2011-02-25 Thread Chris Hostetter

: I'm using the edismax handler, although my question is probably the same for
: dismax. When the user types a long query, I use the mm parameter so that
: only 75% of terms need to match. This works fine, however, sometimes documents
: that only match 75% of the terms show up higher in my results than documents
: that match 100%. I'd like to set a boost so that documents that match 100%
: will be much more likely to be put ahead of documents that only match 75%. Can
: anyone give me a pointer of how to do this? Thanks,

this is essentially the default behavior -- mm just sets a minimum 
number of clauses to be considered a match, but the coord factor still 
applies and penalizes docs based on how many clauses they don't match.

if you are seeing docs that match fewer terms score higher then docs 
matching more terms it is likely because of the boosts you already have 
specified (either in the qf, or maybe using the bf), but the discrepency 
could be based on other standard scoring factors as well (lengthNorm, 
index time doc boosts, the IDF of the terms, etc...

this is where it beocmes neccessary to start looking at score explanations 
and really thinking through the data.


-Hoss


boosting based on number of terms matched?
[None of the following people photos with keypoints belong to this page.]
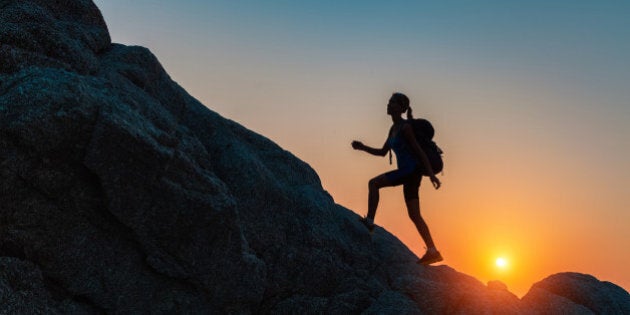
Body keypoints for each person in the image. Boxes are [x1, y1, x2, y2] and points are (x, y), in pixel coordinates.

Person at [351, 92, 443, 265]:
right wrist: (362, 147)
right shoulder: (393, 129)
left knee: (374, 183)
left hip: (410, 170)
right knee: (414, 214)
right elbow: (382, 152)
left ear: (401, 108)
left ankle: (369, 221)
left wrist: (431, 174)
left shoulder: (405, 128)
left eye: (392, 102)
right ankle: (433, 251)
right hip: (409, 173)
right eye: (389, 102)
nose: (388, 105)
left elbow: (419, 151)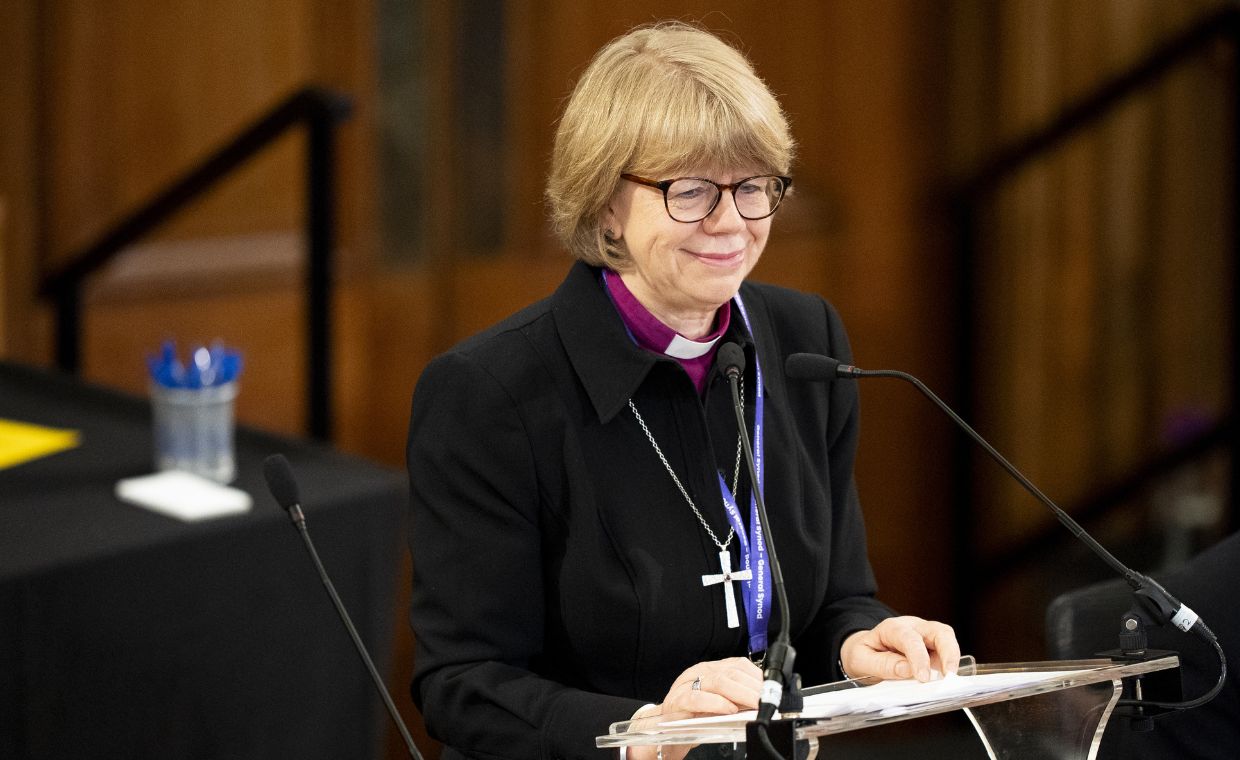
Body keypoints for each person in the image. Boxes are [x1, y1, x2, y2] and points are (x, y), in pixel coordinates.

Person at [406, 21, 960, 760]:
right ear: (606, 202)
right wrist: (638, 733)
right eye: (691, 190)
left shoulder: (805, 341)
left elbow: (832, 599)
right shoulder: (489, 394)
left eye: (754, 186)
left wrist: (863, 640)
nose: (731, 221)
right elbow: (463, 682)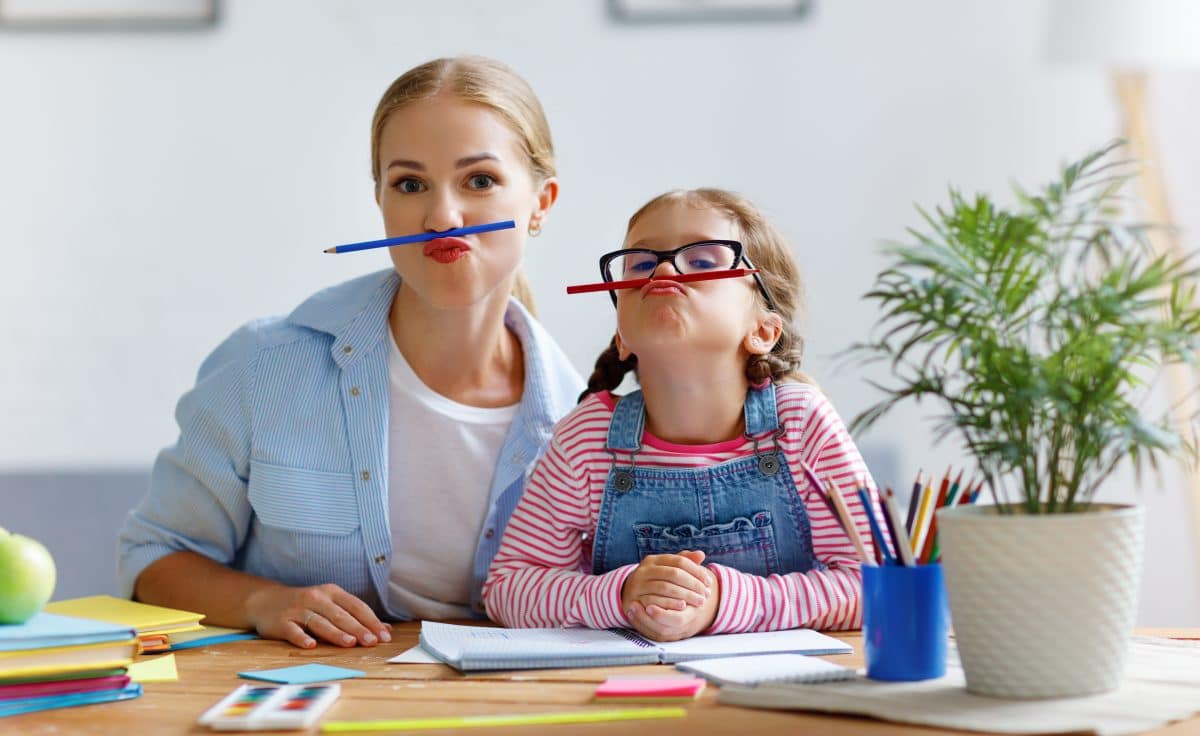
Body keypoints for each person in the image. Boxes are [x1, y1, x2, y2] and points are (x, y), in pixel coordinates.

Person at [118, 56, 584, 650]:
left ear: (542, 202)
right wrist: (261, 602)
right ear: (381, 201)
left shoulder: (583, 423)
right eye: (410, 184)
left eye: (480, 180)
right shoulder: (263, 368)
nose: (442, 216)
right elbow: (152, 558)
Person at [483, 188, 878, 642]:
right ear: (622, 338)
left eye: (704, 260)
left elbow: (877, 581)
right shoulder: (586, 438)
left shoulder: (801, 425)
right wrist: (620, 594)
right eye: (641, 264)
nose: (666, 270)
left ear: (764, 330)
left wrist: (723, 602)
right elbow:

2011-02-24 Thread DarkNovaNick
I'm using the edismax handler, although my question is probably the same  
for dismax. When the user types a long query, I use the mm parameter so  
that only 75% of terms need to match. This works fine, however, sometimes  
documents that only match 75% of the terms show up higher in my results  
than documents that match 100%. I'd like to set a boost so that documents  
that match 100% will be much more likely to be put ahead of documents that  
only match 75%. Can anyone give me a pointer of how to do this? Thanks,


Nick